Whenever a line in the records below contains "wardrobe", pick it out.

Given entries:
+ + + + + + +

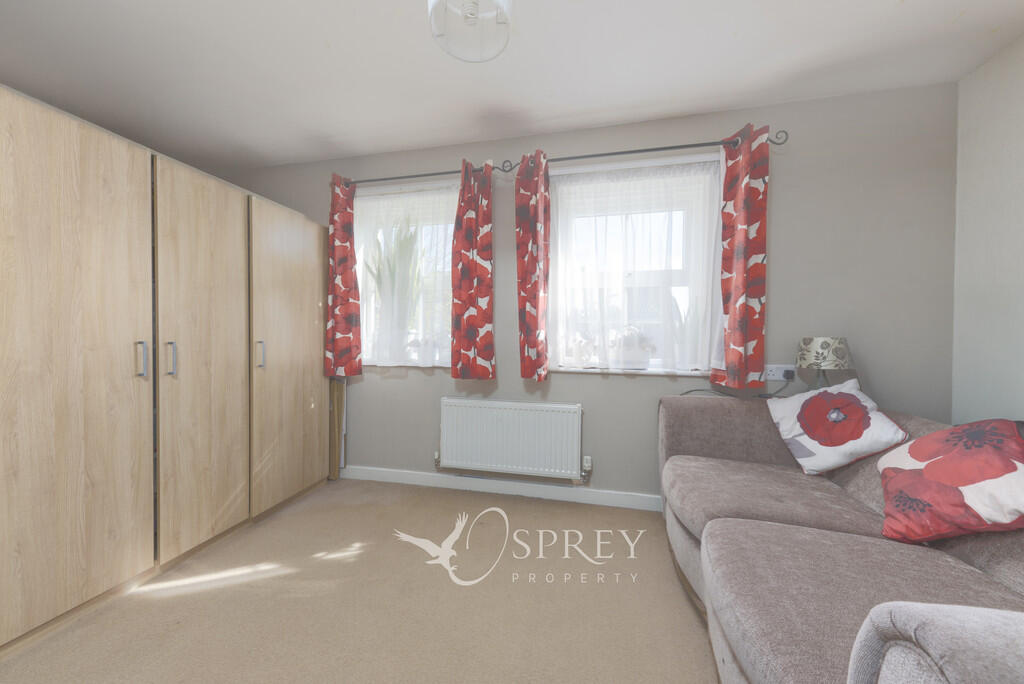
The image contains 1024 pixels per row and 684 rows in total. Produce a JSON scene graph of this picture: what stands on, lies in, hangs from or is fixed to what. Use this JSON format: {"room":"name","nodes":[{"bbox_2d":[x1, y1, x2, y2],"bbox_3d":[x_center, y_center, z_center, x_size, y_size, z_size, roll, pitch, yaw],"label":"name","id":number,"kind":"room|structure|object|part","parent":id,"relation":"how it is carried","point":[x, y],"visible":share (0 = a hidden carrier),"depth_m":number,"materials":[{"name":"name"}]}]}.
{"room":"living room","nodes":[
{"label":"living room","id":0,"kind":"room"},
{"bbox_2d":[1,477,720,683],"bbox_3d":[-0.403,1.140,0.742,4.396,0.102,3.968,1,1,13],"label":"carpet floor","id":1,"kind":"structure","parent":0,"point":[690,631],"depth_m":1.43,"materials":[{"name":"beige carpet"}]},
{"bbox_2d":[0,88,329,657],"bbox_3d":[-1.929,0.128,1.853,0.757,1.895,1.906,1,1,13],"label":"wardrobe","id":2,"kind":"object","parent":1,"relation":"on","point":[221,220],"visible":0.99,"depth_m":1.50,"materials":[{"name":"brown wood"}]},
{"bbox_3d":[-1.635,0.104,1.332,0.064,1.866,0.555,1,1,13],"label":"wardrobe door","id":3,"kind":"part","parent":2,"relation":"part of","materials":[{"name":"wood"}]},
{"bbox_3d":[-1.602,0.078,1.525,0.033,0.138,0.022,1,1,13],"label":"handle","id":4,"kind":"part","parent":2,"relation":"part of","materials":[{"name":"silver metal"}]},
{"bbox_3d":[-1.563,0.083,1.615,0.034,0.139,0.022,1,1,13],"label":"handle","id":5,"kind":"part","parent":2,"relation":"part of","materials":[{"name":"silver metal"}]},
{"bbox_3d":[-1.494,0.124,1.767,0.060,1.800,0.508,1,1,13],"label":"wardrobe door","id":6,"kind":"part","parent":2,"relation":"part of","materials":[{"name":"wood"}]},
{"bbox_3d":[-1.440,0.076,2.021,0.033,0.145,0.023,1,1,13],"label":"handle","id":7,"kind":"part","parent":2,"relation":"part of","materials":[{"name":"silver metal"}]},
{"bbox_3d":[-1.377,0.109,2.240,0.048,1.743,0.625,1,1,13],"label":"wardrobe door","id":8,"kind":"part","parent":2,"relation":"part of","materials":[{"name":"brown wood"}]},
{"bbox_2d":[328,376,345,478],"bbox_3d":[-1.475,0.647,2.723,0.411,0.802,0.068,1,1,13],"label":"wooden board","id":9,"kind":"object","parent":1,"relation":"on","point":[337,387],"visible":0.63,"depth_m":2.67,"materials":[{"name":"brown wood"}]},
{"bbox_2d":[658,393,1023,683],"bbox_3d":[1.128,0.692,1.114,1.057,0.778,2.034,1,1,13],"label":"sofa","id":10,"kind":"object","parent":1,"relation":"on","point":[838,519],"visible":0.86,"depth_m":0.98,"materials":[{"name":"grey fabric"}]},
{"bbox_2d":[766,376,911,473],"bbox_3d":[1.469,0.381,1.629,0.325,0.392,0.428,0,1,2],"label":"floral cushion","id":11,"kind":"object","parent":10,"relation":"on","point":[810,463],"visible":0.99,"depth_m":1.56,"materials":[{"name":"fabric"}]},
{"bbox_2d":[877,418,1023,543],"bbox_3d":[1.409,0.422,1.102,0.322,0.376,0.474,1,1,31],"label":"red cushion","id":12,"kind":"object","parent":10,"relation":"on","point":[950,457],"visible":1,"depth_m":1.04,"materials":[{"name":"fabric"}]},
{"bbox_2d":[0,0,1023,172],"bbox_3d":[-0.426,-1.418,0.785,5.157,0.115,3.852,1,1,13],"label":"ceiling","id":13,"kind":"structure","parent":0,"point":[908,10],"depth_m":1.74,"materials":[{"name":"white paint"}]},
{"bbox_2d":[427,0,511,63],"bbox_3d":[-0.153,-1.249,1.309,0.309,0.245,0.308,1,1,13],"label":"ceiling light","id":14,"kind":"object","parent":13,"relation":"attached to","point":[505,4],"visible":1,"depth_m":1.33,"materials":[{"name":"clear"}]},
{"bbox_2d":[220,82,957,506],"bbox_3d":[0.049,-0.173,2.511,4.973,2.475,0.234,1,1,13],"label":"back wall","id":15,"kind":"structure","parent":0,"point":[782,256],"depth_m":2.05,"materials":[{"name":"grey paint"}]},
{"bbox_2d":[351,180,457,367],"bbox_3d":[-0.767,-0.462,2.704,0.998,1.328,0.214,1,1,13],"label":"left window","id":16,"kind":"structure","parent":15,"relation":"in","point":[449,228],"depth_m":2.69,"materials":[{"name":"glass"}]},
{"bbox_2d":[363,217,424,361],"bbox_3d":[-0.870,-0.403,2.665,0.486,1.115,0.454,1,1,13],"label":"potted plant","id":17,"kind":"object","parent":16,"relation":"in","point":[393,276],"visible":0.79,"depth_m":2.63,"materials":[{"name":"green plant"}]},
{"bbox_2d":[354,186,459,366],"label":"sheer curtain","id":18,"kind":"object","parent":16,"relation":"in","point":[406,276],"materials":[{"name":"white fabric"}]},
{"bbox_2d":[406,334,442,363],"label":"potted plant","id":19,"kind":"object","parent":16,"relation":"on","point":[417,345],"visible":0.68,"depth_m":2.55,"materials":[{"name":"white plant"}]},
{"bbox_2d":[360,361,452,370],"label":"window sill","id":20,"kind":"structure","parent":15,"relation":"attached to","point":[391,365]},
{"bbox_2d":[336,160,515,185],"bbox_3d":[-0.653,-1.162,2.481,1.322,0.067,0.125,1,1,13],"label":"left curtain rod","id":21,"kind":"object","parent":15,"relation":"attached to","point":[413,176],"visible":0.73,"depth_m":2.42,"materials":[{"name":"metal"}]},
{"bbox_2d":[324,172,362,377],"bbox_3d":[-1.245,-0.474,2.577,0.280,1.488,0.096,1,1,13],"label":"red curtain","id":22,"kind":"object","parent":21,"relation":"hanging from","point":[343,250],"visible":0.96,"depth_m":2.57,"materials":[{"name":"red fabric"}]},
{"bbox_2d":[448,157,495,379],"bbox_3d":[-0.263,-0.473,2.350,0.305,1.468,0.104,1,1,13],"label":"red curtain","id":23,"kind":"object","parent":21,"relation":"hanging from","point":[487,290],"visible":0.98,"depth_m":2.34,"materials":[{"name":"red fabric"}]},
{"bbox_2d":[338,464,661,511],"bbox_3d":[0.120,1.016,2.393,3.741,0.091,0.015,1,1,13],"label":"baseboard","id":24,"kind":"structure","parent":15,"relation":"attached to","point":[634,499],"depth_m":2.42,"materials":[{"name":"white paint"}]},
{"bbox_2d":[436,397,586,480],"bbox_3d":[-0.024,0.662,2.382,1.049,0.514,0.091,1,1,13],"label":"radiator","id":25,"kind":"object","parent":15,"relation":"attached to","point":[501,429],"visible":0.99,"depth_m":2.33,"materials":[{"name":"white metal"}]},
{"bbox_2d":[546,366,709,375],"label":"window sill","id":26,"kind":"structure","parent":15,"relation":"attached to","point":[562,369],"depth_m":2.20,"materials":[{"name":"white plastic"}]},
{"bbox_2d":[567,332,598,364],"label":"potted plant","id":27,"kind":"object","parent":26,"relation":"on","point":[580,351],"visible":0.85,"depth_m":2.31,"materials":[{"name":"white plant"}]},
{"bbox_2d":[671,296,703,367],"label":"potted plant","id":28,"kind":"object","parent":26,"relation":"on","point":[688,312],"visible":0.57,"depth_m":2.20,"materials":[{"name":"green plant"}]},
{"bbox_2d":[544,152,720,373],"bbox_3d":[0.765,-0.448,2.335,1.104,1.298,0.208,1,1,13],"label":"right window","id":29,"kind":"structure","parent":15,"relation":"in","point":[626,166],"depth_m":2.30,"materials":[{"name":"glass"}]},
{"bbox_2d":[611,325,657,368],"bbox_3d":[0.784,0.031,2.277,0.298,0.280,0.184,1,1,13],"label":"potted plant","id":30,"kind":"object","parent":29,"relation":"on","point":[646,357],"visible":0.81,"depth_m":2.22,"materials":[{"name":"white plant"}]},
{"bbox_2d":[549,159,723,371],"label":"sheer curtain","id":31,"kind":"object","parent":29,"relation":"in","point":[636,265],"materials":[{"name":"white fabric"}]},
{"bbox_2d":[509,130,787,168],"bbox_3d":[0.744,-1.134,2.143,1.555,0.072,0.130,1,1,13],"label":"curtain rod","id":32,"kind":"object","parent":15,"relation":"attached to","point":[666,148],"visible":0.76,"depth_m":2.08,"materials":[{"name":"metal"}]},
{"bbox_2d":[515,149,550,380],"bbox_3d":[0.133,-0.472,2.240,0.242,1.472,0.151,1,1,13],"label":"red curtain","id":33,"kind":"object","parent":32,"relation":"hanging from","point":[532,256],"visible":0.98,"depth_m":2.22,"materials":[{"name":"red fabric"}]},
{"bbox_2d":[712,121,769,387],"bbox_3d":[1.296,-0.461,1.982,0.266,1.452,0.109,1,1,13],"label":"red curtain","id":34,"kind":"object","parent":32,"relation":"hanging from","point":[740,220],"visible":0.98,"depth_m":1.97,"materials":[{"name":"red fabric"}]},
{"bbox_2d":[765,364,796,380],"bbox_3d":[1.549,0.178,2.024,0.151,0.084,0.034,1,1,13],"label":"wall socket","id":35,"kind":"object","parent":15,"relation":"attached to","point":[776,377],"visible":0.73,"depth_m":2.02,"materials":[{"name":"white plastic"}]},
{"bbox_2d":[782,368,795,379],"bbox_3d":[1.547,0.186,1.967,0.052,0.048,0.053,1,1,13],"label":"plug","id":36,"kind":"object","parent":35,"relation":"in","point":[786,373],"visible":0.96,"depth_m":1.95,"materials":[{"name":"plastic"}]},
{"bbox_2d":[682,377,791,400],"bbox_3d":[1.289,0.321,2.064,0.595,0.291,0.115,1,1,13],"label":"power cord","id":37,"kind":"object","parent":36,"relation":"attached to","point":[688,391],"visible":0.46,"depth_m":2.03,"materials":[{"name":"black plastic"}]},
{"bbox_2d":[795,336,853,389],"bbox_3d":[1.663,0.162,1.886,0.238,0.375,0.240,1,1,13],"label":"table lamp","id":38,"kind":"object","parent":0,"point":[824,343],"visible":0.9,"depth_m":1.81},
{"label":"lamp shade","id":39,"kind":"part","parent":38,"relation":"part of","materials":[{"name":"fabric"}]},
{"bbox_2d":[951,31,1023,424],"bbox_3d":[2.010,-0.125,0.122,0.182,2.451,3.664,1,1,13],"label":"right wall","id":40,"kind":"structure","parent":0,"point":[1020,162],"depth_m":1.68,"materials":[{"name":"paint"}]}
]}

+ + + + + + +

Your response:
{"bbox_2d":[0,88,329,657],"bbox_3d":[-1.929,0.128,1.853,0.757,1.895,1.906,1,1,13],"label":"wardrobe","id":2,"kind":"object","parent":1,"relation":"on","point":[221,220],"visible":0.99,"depth_m":1.50,"materials":[{"name":"brown wood"}]},
{"bbox_3d":[-1.635,0.104,1.332,0.064,1.866,0.555,1,1,13],"label":"wardrobe door","id":3,"kind":"part","parent":2,"relation":"part of","materials":[{"name":"wood"}]},
{"bbox_3d":[-1.494,0.124,1.767,0.060,1.800,0.508,1,1,13],"label":"wardrobe door","id":6,"kind":"part","parent":2,"relation":"part of","materials":[{"name":"wood"}]},
{"bbox_3d":[-1.377,0.109,2.240,0.048,1.743,0.625,1,1,13],"label":"wardrobe door","id":8,"kind":"part","parent":2,"relation":"part of","materials":[{"name":"brown wood"}]},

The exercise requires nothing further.